Records from a dataset
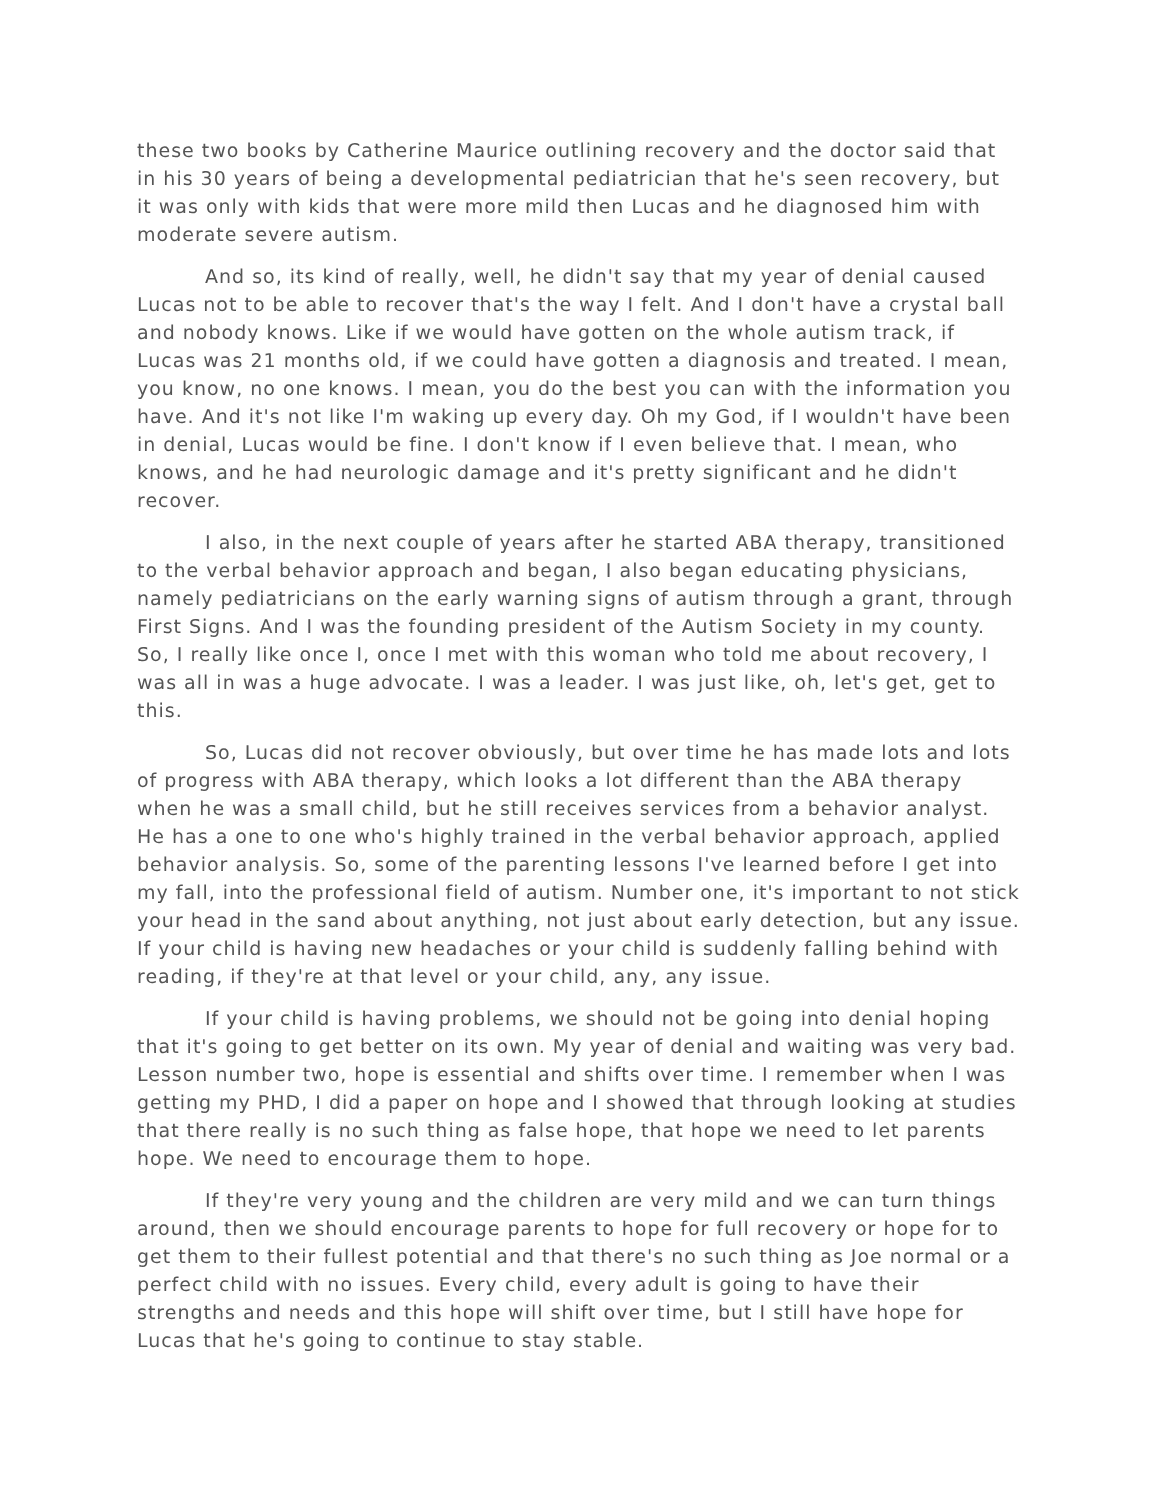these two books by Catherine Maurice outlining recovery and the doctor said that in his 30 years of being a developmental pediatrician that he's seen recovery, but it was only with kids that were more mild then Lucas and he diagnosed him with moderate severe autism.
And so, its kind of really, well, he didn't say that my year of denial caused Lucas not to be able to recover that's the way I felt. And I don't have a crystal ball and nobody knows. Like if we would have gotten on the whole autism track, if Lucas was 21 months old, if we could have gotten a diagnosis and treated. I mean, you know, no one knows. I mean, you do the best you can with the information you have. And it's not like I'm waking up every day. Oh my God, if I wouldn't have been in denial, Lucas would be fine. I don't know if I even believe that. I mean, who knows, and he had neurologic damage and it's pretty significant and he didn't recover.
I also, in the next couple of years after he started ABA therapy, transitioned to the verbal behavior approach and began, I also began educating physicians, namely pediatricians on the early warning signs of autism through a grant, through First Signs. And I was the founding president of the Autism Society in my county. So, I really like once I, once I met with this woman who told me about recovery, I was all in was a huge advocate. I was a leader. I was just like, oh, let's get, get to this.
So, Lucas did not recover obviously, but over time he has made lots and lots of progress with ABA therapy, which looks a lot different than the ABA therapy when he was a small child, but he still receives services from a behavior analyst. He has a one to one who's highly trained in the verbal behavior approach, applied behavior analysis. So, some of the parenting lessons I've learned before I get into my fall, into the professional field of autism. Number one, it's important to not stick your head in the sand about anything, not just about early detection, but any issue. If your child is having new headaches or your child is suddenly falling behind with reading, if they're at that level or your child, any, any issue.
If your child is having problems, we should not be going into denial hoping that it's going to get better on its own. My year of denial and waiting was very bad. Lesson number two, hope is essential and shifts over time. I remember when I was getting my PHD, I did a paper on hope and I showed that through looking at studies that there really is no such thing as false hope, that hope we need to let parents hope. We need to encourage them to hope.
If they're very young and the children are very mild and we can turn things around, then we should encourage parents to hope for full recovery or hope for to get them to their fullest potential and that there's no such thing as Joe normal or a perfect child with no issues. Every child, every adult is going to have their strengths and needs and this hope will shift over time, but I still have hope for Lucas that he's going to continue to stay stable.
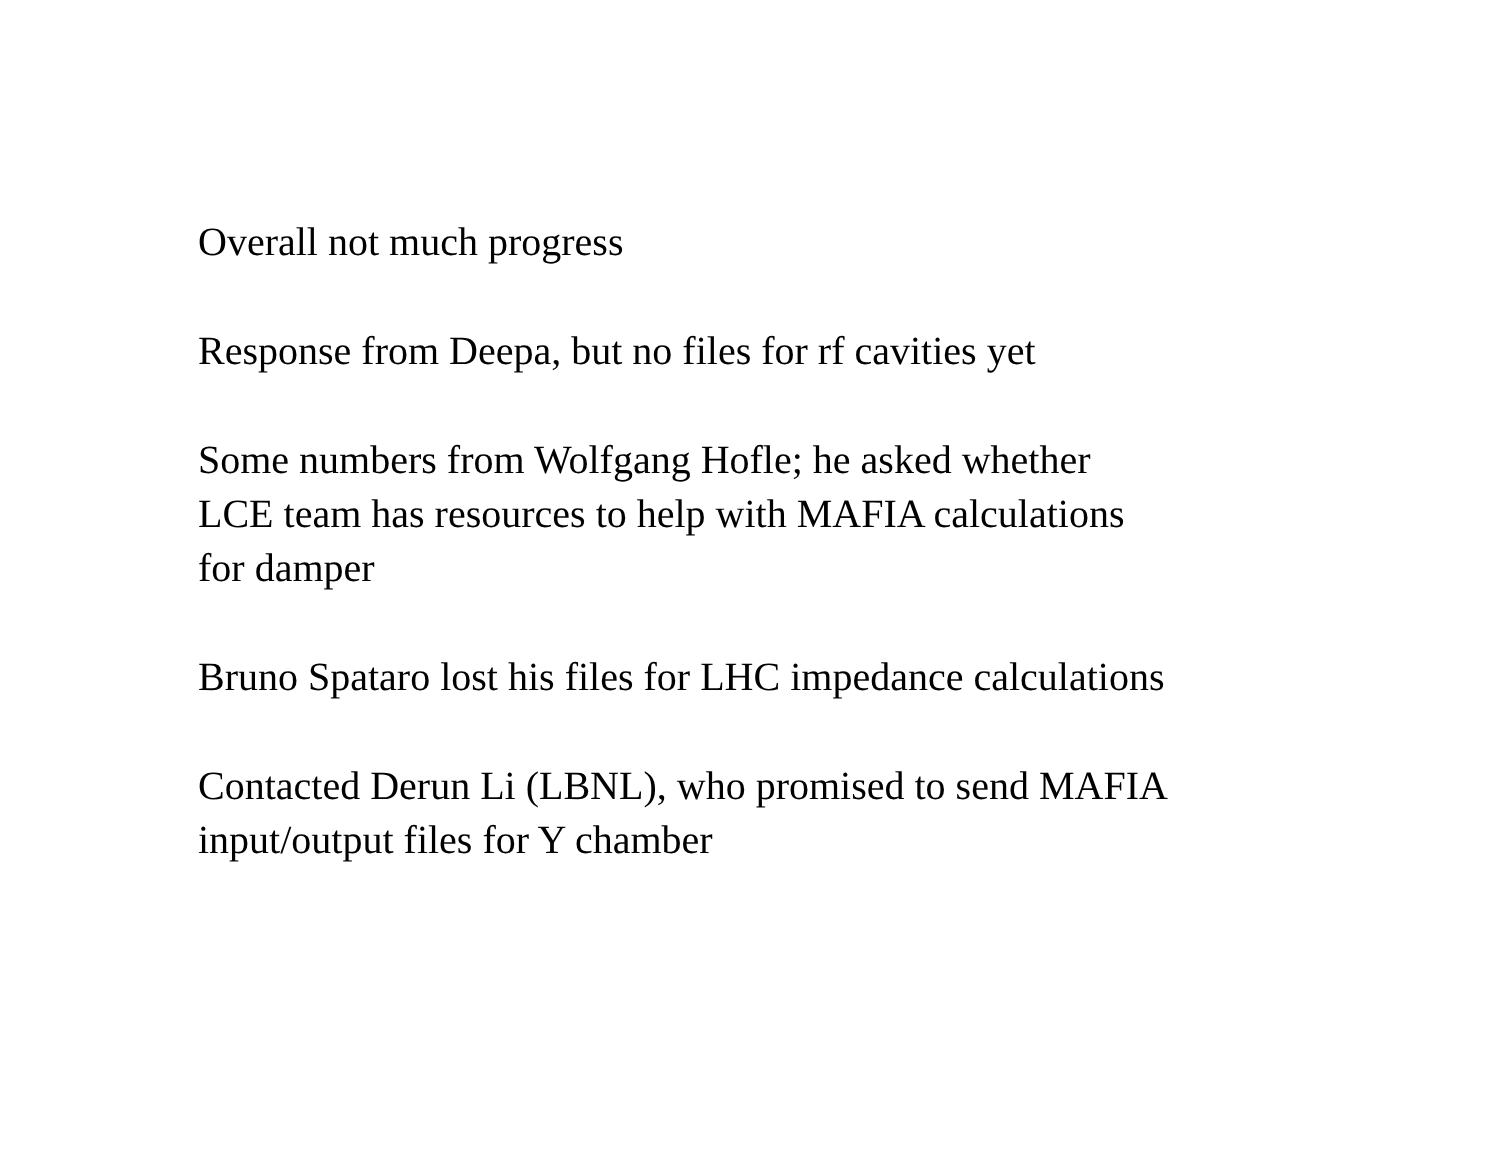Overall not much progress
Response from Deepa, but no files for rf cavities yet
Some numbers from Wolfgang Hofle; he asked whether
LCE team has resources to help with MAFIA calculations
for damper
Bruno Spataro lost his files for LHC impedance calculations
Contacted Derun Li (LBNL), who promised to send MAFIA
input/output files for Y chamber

ABOUT THIS EXERCISE >>
Could you reproduce the lines above, from the one that holds "Bruno Spataro lost" through the last, exactly as they stand?

TASK RESPONSE >>
Bruno Spataro lost his files for LHC impedance calculations
Contacted Derun Li (LBNL), who promised to send MAFIA
input/output files for Y chamber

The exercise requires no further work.